+++ Extracted material +++

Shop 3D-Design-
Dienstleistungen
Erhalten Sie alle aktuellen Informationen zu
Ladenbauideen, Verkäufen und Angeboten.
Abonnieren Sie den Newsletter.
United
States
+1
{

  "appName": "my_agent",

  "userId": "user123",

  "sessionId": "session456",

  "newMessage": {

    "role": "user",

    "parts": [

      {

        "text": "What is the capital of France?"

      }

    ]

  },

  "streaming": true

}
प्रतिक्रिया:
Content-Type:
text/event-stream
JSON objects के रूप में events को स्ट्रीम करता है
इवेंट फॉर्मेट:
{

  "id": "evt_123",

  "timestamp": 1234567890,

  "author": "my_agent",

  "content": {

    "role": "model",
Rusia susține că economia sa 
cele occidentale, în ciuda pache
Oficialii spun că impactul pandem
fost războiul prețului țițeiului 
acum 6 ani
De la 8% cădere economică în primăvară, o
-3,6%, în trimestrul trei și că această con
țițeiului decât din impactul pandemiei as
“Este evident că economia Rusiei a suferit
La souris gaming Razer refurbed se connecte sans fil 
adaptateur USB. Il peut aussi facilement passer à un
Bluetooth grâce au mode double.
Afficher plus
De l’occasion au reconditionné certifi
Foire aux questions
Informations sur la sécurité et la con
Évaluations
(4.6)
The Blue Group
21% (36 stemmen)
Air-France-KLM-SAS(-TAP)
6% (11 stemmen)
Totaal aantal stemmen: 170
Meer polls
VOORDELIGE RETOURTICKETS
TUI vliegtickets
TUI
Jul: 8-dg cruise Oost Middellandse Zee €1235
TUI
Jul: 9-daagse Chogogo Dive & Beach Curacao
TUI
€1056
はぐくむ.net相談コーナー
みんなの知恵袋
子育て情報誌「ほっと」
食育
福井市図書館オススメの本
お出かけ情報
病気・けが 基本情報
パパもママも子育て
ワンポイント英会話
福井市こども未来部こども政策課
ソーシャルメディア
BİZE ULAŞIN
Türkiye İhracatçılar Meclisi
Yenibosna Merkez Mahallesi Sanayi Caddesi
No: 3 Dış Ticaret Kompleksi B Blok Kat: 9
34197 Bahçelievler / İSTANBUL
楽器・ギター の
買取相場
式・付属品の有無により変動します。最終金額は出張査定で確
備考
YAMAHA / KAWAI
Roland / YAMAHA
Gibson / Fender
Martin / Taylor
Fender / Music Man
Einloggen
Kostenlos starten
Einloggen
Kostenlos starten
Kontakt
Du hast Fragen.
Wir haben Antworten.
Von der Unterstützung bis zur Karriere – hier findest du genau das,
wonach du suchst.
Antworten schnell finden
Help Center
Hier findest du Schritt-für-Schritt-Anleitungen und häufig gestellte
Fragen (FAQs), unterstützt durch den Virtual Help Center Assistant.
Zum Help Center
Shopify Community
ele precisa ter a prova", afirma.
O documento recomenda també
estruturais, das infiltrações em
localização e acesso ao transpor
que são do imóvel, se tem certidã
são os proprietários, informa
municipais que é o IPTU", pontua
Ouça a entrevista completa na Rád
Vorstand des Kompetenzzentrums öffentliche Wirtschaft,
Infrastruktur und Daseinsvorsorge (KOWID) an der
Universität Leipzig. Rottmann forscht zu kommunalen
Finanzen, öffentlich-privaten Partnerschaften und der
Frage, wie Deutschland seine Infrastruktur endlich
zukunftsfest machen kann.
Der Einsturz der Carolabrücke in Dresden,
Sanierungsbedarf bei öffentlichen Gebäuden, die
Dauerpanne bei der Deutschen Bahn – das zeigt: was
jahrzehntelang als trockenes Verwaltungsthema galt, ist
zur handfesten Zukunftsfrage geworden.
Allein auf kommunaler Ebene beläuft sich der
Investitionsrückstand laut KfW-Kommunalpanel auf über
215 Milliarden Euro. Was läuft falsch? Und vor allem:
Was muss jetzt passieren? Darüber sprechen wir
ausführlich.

+++

Report every line of the material that contains the string "text", copying each such line in full. Case counts.

## Response
        "text": "What is the capital of France?"
text/event-stream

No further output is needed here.